## TASK TO CARRY OUT
Would you copy out exactly the lines of the listing below, beginning with the one that contains "Haramaya University Researcher Wins" and ending with the last?

## DATASET
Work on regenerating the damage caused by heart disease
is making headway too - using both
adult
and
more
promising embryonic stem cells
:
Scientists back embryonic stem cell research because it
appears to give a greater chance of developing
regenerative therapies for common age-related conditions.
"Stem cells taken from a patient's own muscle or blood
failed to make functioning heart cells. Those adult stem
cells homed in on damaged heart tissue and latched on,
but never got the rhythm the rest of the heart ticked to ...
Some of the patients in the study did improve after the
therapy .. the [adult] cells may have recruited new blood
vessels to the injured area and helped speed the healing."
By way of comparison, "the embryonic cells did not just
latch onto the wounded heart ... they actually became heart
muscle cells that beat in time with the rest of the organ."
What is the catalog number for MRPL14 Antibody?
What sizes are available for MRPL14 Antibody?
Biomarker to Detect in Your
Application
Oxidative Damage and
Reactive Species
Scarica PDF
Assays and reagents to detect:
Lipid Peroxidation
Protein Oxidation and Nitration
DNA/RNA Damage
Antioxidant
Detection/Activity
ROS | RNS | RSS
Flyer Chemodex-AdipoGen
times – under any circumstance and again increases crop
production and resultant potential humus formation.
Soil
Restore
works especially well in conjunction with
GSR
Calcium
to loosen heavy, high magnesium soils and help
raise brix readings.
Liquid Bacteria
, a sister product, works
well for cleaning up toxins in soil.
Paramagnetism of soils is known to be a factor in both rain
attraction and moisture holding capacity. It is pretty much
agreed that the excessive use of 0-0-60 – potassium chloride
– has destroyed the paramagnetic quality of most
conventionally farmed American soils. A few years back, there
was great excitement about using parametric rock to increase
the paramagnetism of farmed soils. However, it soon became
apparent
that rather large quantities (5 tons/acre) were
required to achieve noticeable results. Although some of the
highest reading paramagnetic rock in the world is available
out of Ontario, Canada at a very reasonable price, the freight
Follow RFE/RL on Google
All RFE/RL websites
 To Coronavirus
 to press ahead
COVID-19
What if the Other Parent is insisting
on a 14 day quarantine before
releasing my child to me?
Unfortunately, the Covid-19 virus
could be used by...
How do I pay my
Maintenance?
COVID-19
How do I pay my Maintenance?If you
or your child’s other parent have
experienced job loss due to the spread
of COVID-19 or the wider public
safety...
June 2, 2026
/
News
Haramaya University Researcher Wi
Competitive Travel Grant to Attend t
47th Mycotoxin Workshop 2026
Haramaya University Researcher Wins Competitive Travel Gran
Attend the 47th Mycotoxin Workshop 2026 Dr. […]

## RESPONSE
Haramaya University Researcher Wins Competitive Travel Gran
Attend the 47th Mycotoxin Workshop 2026 Dr. […]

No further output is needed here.